“Catalonia & Ireland – Saoırse • Llibertat”, “Catalonia – 300 years of occupation, of resistance.”
Centralised Spanish rule dates back to the Nueva Planta decrees (WP) made by Philip V (who is shown upside-down in the first zero) between 1707 and 1716. These formed a single Spanish nation and citizenry and ended various regional identities including Catalonian.
The hunger strikers memorial in Rossville Street, Derry, was launched in 2000. Compared to the entries from 2001 and 2004, this version has a new centre-piece – the metal lark has been replaced by a combination lark and hand cast in stone.
The central “H” carries the names of the ten deceased 1981 strikers, while the stones to either side carry the names of other republicans to have died on hunger strike: Thomas Ashe 1917, Michael Fitzgerald 1920, Joseph Murphy 1920, Terence McSwiney 1920, Joseph Whitty 1923, Denis Barry 1923, Andrew Sullivan 1923, Tony D’Aroy 1940, Jack McNeela 1940, Sean McCaughey 1946, Michael Gaughan 1974, Frank Stagg 1976.
Since 2004, this size and style of lettering has been used on Free Derry Corner. The wall is sometimes painted in other colours and other designs. For a history, see the Visual History page for the front of the wall; there is also a page for the rear.
The Petrol Bomber was first painted by the Bogside Artists in 1994 and modified a number of times in the first few years, to change the badge to “No RUC” and to a green ribbon.
Part of The People’s Gallery (Visual History) along Lecky Road and Rossville Street in Derry’s Bogside.
“Years from now they will ask you where you were when your comrades were dying on hungerstrike. Shall you say you were with us or shall you say that you were conforming to the very system that drove us to our deaths[?]” INLA (sign the light-pole as well as the flags and red star in the mural) volunteer Patsy O’Hara, from Derry, joined the hunger strike on the same day as Raymond McCreesh (March 22nd) and died, 61 days later, later in the same day (May 21st, 11:29 p.m.) as him (2:11 a.m.).
A Christian cross is added to the Bloody Sunday memorial mural in Westland Street, Derry. A version without a cross was seen previously in 1999 and 2004. (The latter gives the names of the victims.) There is an oak leaf – symbol of Derry – for each of the fourteen victims.
A lark (rather than a dove) bursts through the ceiling of a H-Block cell lined with the names of the ten deceased 1981 hunger strikers. “This mural is dedicated to all those who tragically died on the streets of Derry during the hunger strike era. Suımhneas Dé dá nanamacha. 3rd October 2006.”
These paintings are on boards on the wall around the Cathedral Youth Club in the Fountain.

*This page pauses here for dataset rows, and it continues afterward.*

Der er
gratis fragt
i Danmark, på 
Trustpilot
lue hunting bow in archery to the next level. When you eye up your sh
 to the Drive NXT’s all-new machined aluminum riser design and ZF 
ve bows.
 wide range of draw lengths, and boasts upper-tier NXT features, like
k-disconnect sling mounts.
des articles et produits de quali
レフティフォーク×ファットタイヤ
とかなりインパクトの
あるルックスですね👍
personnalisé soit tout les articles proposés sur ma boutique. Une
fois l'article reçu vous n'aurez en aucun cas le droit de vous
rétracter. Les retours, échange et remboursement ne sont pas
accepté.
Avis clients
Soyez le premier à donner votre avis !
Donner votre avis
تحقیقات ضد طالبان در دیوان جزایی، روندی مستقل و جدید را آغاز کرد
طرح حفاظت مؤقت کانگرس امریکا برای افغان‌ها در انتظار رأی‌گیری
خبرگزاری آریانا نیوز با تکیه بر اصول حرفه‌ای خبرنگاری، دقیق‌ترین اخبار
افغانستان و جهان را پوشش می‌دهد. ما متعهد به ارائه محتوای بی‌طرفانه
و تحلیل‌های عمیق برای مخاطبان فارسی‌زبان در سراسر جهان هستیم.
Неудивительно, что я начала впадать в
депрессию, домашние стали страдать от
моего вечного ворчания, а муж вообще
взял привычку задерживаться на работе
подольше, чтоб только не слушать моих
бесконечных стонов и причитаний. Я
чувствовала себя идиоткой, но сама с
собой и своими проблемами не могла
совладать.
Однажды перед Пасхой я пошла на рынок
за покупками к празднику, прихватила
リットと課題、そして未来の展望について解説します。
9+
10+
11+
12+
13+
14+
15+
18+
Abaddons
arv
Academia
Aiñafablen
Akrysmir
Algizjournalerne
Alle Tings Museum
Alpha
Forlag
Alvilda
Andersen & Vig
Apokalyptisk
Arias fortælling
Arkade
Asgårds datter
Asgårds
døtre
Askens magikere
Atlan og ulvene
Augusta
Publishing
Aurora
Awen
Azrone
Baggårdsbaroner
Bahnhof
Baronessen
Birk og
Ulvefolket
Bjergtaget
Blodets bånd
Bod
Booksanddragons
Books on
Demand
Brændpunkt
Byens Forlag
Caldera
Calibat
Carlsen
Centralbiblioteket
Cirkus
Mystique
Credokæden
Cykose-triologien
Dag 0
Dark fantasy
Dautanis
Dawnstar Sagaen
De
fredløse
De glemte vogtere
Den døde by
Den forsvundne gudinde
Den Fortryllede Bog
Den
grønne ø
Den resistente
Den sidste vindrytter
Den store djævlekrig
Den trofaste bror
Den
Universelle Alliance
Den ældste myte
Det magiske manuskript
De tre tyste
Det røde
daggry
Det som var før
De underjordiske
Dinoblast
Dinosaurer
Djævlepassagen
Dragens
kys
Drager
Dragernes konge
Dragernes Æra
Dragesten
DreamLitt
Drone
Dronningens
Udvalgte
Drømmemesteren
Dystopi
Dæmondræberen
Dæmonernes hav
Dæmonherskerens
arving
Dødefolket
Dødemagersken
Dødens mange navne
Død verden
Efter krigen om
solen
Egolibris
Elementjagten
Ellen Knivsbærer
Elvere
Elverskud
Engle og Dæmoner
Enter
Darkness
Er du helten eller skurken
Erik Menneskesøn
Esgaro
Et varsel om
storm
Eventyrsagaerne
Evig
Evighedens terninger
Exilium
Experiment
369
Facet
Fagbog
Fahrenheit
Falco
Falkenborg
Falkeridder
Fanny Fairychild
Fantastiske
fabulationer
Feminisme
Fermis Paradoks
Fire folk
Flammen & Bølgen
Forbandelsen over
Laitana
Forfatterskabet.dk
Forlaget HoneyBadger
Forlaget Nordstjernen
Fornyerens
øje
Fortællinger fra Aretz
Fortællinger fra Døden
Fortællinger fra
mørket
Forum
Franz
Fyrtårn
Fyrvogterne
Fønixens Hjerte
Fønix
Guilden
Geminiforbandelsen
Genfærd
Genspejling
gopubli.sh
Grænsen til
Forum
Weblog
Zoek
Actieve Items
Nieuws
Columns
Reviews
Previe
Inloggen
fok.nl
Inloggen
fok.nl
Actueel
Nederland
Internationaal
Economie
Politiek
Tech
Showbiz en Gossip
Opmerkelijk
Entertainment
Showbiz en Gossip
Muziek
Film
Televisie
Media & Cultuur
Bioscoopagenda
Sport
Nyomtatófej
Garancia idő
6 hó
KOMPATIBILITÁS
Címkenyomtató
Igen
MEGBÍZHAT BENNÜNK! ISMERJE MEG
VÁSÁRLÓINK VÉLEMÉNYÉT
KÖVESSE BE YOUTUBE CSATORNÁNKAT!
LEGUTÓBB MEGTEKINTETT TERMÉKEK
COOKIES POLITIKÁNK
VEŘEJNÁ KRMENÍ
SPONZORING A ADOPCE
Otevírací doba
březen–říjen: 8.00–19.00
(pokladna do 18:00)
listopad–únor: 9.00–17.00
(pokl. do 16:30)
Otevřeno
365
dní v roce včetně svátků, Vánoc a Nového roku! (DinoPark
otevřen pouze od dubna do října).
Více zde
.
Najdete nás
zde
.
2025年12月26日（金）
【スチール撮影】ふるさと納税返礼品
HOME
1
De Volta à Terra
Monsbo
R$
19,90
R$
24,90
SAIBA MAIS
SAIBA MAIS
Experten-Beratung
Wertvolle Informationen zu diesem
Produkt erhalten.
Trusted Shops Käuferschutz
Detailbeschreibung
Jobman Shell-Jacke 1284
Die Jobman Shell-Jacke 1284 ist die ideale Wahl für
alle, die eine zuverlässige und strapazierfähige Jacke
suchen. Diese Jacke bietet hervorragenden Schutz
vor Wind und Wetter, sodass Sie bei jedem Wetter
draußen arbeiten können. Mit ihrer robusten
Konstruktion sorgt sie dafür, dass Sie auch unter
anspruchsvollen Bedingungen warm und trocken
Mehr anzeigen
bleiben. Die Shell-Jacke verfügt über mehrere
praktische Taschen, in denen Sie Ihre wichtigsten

Above are two boards (on the side) showing the Apprentice Boys crying “No surrender!” and the breaking of the boom that ended the siege. A 2007 entry in the Peter Moloney Collection shows three additional panels to the right, also relating to Londonderry.
“‘My forefathers were … the men who had followed Cromwell and who shared in the defence of Derry, and in the victories of Aughrim and the Boyne.’ – President Theodore Roosevelt, 20th US president, 1901-1904.” The “shutting of the gates” of Derry is represented in the bottom left.
The quote is derived from Volume 1, Chapter 5, of Roosevelt’s The Winning Of The West (available at Project Gutenberg). Roosevelt, however, is describing the forefathers of the Scotch-Irish, rather than his own forefathers, who, as the name suggests, were Dutch.
He writes, “The Presbyterian Irish were themselves already a mixed people. Though mainly descended from Scotch ancestors—who came originally from both lowlands and highlands, from among both the Scotch Saxons and the Scotch Celts—many of them were of English, a few of French Huguenot, and quite a number of true old Milesian Irish extraction. They were the Protestants of the Protestants; they detested and despised the Catholics, whom their ancestors had conquered, and regarded the Episcopalians by whom they themselves had been oppressed, with a more sullen, but scarcely less intense, hatred. They were a truculent and obstinate people, and gloried in the warlike renown of their forefathers, the men who had followed Cromwell, and who had shared in the defence of Derry and in the victories of the Boyne and Aughrim.”
Some sources claim that an ancestor(s) on his mother’s side emigrated from Gleno, Co Antrim in 1729, but this seems to be her great-great-grandfather James, who was a Scot (WP) and appears to have emigrated directly from Scotland, specifically Baldernock, in 1728 or 1729 (WikiTree | Friends Of Bulloch). The search for a connection continues, according to Irish Central.
This mural is one (and perhaps the first to be painted) in the series “From pioneers to presidents”. For more such murals, see the Visual History page about Ulster-Scots murals.
This board on the back of Free Derry Corner (Visual History) commemorates the thirtieth anniversary of the second hunger strike and the ten strikers who died.